第576章 私を殺したいなら、私は来た!

同じ武侯とはいえ、六品武侯と一品武侯の間には大きな差がある。

六品武侯は武侯中期とも呼ばれ、新晋武侯とは雲泥の差がある。

京都武道協会にとって、武侯中期を出動させることは稀になっていた。

かつての秦玉と韓威の決戦の時でさえ、わずか三人の一品武侯だけだった。

今回の閆帰一の到来は、京都武道協会がいかに激怒しているかを物語っている。

「命知らずの小僧だ」閆帰一は現場の惨状を見て、冷たく言った。

「京都武道協会に挑みかかってくる者がいなくなって、もう何年になるかな」

話しながら、閆帰一の体からわずかな殺気が漏れ出た。

たった一筋の殺気だけで、皆の背筋が凍った!

「閆様、上層部は既に会議中です。彼らの決定を待ちましょう」傍らの者が言った。

閆帰一は冷ややかに鼻を鳴らし、何も言わずに立ち去った。

...

協会上層部会議。

上層部の面々は相変わらず暗闇に身を隠し、いつもの会議と大差なかった。

ただし、今日の会議の雰囲気は少し異様だった。

夏航は重傷を負いながらも、大人しくそこに座り、まるで上層部からの裁きを待つかのようだった。

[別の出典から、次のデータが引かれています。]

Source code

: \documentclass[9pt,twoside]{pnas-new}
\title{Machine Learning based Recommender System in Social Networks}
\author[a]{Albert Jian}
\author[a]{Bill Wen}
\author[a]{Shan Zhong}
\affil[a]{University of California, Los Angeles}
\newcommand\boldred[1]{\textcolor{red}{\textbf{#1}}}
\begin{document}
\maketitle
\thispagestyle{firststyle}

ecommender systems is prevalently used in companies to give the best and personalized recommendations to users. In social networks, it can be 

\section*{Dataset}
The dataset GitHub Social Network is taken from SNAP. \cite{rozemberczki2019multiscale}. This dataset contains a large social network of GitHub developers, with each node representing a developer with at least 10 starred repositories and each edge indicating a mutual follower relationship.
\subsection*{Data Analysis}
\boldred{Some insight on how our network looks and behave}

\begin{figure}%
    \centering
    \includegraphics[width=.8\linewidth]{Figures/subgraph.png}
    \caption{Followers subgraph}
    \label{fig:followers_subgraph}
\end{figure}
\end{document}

「これ以上成長させるわけにはいかない」誰かが冷たく言った。

「すべてが制御可能なうちに、直ちに抹殺しなければならない」

「武道界にこのような者の存在は許されない!」

上層部の言葉を聞いて、夏航はようやく安堵の息をついた。

彼は立ち上がって言った。「上層部の皆様、武道協会の最高戦力を直ちに出動させ、秦玉に逃げる隙を与えないことを提案します」

上層部は冷たく言った。「夏航、お前が手配せよ。秦玉を見つけ次第、即座に誅殺だ!」

「はい」夏航は密かな興奮を隠せなかった。

今日の秦玉の活躍は、夏航の想像を遥かに超えていた。

秦玉は武侯に入ったばかりで既にその鋭さを見せつけた。将来どのような災いをもたらすか、誰も想像できなかった。

秦玉は悲憤に満ち、苦痛に耐えていた。

しかし理性は彼に告げていた。今の京都は是非の地であり、立ち去らなければ命の危険があると。

秦玉は空き地に長く立ち尽くし、なかなか動こうとしなかった。

彼の表情は極めて冷たく、怒りが胸の内に渦巻いていた。

目を閉じるたびに、牢獄での顔若雪の姿が脳裏に浮かんだ。

「顔家...顔家!」秦玉は苦悶の表情を浮かべた。